E continuou: “A postura republicana da Senhora Presidente da República trouxe problemas no mundo político, e a encarnação desse primeiro problema tem nome e sobrenome: chama-se Eduardo Cunha. Eleito Presidente da Câmara contra a posição da Presidente da República e do Planalto, e apoiado pela oposição.”

“O apoiaram porque sabiam que, naquele homem, poderiam fazer uma junção de interesses para desestabilizar o governo. É só essa a razão que fez – acredito eu e espero que seja assim – com que pessoas que reputo de altíssima índole e capacidade moral tenham apoiado publicamente S. Exª, Eduardo Cunha”, destacou o advogado.

“Dilma Rousseff encarou Eduardo Cunha da mesma forma com que encarou os seus algozes, quando tinha pouca idade, no momento em que foi julgada. E disse: 'Não!'" Não aceito ameaça! Não aceito desafios! Enfrente-me!”E ele, então, tornou-se o vértice de dois grandes agrupamentos: os ressentidos com a derrota de 2014 e os que queriam parar a Lava Jato”, explica Cardozo.

......

*TRABALHO A REALIZAR*
- a) Reúna todas as linhas dos registros em que aparece a palavra "order".
- b) Dê prosseguimento ao trecho acima, sobre o embate entre Dilma Rousseff e Eduardo Cunha, a partir do ponto em que ele termina.

[Trechos de dados]
......

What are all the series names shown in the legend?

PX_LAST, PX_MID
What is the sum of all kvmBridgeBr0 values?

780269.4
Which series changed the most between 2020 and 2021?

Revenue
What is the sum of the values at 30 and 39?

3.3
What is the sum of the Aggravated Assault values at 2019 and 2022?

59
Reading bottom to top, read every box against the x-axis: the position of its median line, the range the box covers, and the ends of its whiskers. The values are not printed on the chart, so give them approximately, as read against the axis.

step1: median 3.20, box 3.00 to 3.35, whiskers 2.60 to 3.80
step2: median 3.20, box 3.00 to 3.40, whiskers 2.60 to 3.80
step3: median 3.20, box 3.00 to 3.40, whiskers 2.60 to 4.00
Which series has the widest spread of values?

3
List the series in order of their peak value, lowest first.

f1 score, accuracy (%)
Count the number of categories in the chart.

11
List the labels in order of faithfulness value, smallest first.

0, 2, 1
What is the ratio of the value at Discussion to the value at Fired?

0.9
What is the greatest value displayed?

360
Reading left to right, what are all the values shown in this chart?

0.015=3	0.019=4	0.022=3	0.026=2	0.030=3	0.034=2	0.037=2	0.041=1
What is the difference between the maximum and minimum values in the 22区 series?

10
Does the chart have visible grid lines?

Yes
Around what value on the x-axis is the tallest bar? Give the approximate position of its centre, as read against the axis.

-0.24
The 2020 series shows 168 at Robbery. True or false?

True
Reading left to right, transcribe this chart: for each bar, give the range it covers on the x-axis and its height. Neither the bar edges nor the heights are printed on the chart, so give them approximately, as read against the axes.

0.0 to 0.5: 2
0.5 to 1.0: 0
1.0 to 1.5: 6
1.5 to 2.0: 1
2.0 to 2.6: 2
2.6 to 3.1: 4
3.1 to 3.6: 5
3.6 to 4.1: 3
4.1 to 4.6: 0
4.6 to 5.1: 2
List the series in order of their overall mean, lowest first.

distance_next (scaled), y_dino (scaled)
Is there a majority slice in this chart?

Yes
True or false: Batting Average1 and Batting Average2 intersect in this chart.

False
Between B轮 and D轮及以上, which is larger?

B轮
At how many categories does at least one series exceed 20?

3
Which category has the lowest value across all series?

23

......

*RESPOSTAS DO EXERCÍCIO*
- a)
List the series in order of their peak value, lowest first.
List the labels in order of faithfulness value, smallest first.
List the series in order of their overall mean, lowest first.

- b)
Piores dias

“A soma dessas forças políticas, claramente materializadas na Câmara, tiveram Eduardo Cunha como vértice, e o governo perde a maioria. É a partir daí que o governo começa a amargar os seus piores dias”, afirmou o advogado.

Diante dos impactos no Brasil da crise internacional, as medidas que foram propostas pela presidenta Dilma Rousseff não foram votadas pela Câmara dos Deputados, cujas atividades foram paralisadas por Cunha.

“O Presidente Eduardo Cunha paralisou a Câmara e teve o apoio dos derrotados de 2014. Paralisou a Câmara e ameaçava permanentemente.” No dia em que o Procurador-Geral da República determina uma busca e apreensão na casa do Presidente da Câmara. Ele, imediatamente, rompe com o governo e fala: ‘Daqui para frente, eu sou oposição.' Abre-se contra ele um processo na Comissão de Ética da Câmara dos Deputados, e ele manda o ultimato: "Ou a Bancada do Partido dos Trabalhadores (aquela que foi execrada há pouco, na outra tribuna) vota para encerrar o processo de Eduardo Cunha ou eu abro o impeachment.’"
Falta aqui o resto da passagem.